I’d love to hear your thoughts on Don Tapscott’s introductory video or on the Lost generation video. If you decide to comment in your own blog, please use the technocrati tag netget_stereotypes so that your response can be “aggregated from the blogosphere!”

Exemplars in the field

Anyone who’s followed this blog knows about my ongoing struggle to bring together technology in education with the principles and ideals in support of global education.  While in many ways it is a natural match as well as perhaps an inevitable contradiction, I’m always curious why we aren’t seeing more of the two coming together, or more aptly, ed tech supporting systems thinking and global perspectives.  Today I’d like to highlight two brilliant examples and direct you on to the blog posts that describe them. First visit Jennifer Whiffin’s new blog at In Pursuit of Purpose where she details how she uses Kiva to teach 4th and 5th grade math. Then have a read of  Phil Macoun’s guest blog post on TLITE Online.  Here Phil has written about the Digiteen project.  Kudos to Jennifer and Phil for their excellent work.

As things take off

SFU’s new Learning and Teaching with Technology Graduate Diploma Program started up in Coqulitlam, BC two weeks ago. What is truly different for me with this program is that while the teachers coming in to the program have a wide range of skills just like previous teachers in TLITE programs, this time they have all just dived right in. And the first dive is higher, with more bounce and flair than I’ve seen at the beginning of a program before.

Last night, in just the second class, James McConville presented on ‘Digital Learning Networks’. He covered a lot and challenged the teachers to start building an online network with a fairly comprehensive final assignment. It included

contribut[ing] to the human network [by] comment[ing] on 5 news articles, 5 blogs, and 5 other networks (twitter, facebook, etc.).

The teachers were then asked to summarize their experience and create a mind map such as the one David Warlick has done here, in his blog post The Technologies we Make. (Read about PLN’s in his post Networked Learning at Conferences and/or try his PLN Survey.)

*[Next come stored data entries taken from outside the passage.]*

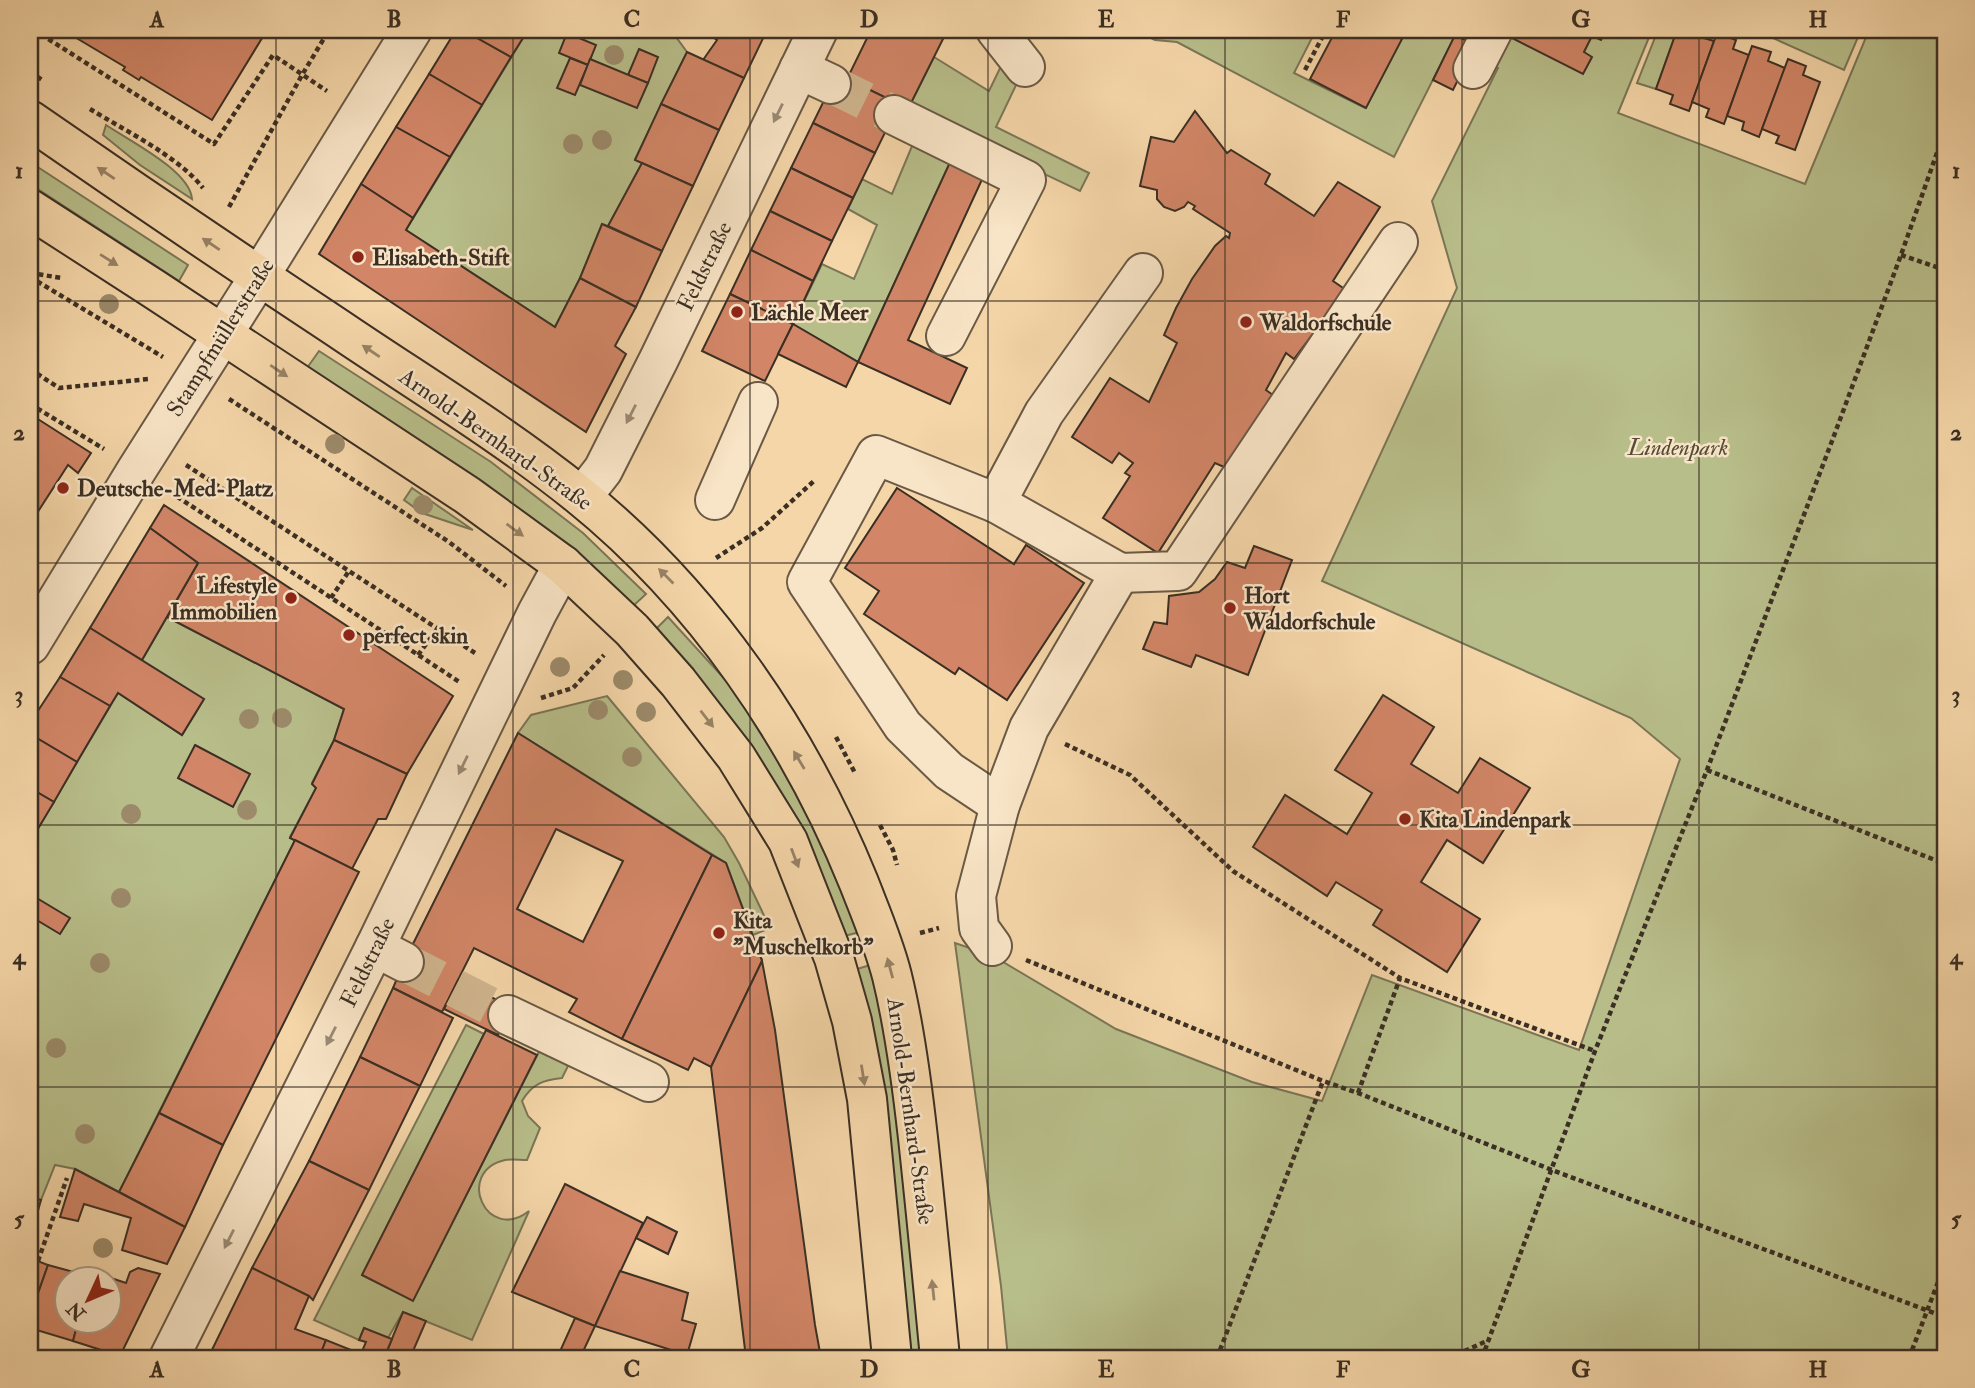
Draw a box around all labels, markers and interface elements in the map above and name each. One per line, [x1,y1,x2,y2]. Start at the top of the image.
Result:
text: A [149,5,165,34]
text: B [386,5,402,34]
text: C [624,5,640,34]
text: D [860,5,878,34]
text: E [1098,5,1115,34]
text: F [1336,5,1351,34]
text: G [1571,5,1591,34]
text: H [1809,5,1828,34]
one-way arrow [772,103,784,123]
text: 1 [15,156,23,185]
text: 1 [1952,156,1960,185]
one-way arrow [97,166,115,180]
street label: Feldstraße [670,216,739,316]
one-way arrow [202,237,220,251]
place label: Elisabeth-Stift [372,243,510,272]
marker: Elisabeth-Stift [350,249,366,265]
street label: Stampfmüllerstraße [160,252,282,422]
one-way arrow [99,253,118,266]
place label: Lächle Meer [751,298,869,327]
marker: Lächle Meer [729,304,745,320]
place label: Waldorfschule [1259,308,1392,337]
marker: Waldorfschule [1238,314,1254,330]
one-way arrow [361,344,380,357]
street label: Arnold-Bernhard-Straße [393,361,598,517]
one-way arrow [270,364,288,378]
one-way arrow [626,404,637,424]
text: 2 [13,418,25,447]
text: 2 [1950,418,1962,447]
park label: Lindenpark [1627,433,1728,462]
place label: Deutsche-Med-Platz [77,474,274,503]
marker: Deutsche-Med-Platz [55,480,71,496]
one-way arrow [506,523,524,537]
one-way arrow [658,569,675,585]
place label: Lifestyle Immobilien [170,571,277,626]
place label: Hort Waldorfschule [1243,581,1376,636]
marker: Lifestyle Immobilien [283,590,299,606]
marker: Hort Waldorfschule [1222,600,1238,616]
place label: perfect skin [362,621,468,651]
marker: perfect skin [341,627,357,643]
text: 3 [15,680,23,709]
text: 3 [1952,680,1960,709]
one-way arrow [700,710,715,728]
one-way arrow [793,750,806,769]
one-way arrow [458,755,469,775]
place label: Kita Lindenpark [1419,805,1572,835]
marker: Kita Lindenpark [1397,811,1413,827]
one-way arrow [789,848,800,869]
place label: Kita "Muschelkorb" [733,906,874,961]
street label: Feldstraße [333,912,402,1012]
marker: Kita "Muschelkorb" [711,925,727,941]
text: 4 [12,942,27,971]
text: 4 [1949,942,1964,971]
one-way arrow [884,957,895,979]
street label: Arnold-Bernhard-Straße [880,995,941,1227]
one-way arrow [325,1026,336,1046]
one-way arrow [858,1064,869,1086]
text: 5 [14,1204,25,1233]
text: 5 [1951,1204,1962,1233]
one-way arrow [223,1229,234,1249]
north arrow [52,1266,122,1336]
one-way arrow [927,1279,938,1301]
text: N [61,1296,92,1326]
text: A [149,1355,165,1384]
text: B [386,1355,402,1384]
text: C [624,1355,640,1384]
text: D [860,1355,878,1384]
text: E [1098,1355,1115,1384]
text: F [1336,1355,1351,1384]
text: G [1571,1355,1591,1384]
text: H [1809,1355,1828,1384]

What is curious for me is that the information James presented could be considered to be cutting edge. James had only recently attended the International Congress for School Effectiveness in Vancouver and so what he was talking about was current for him. It was new and exciting, connections he’d made at the conference and how that impacts his work. Yet this group of “new to the program teachers” weren’t out of their depth as a group. Sure, individuals picked up on different things: some joined Twitter on the spot, others busily signed up for a Google Reader account, a few were following along with the blog posts his slide show directed them to, while still others were setting up new Google Docs account for the next activity I had forewarned them about, and yes, some were wondering what was going on. But overall, these teachers were demonstrating something very exciting in the way they participated in the presentation, a kind of readiness for change. A readiness for change in how they learn and how they will teach. Immediately after James finished, one teacher excitedly told me

I’ve realized it’s not at all about the technology. It’s about me and about my learning.

That comment came through in an interesting way in the profile sheets that the students filled out after the first introductory class. For the most part they genuinely have enrolled in this program to gain a deeper understanding of how to effectively use the technology to enhance student learning in an informate manner, rather than simply to automate their teaching. The “what we know” and “what we hope to gain” Wordle art from this group is interesting to consider. In both cases the word technology was removed from the mix. In the first wordle it would have appeared 39 times, in the second 51.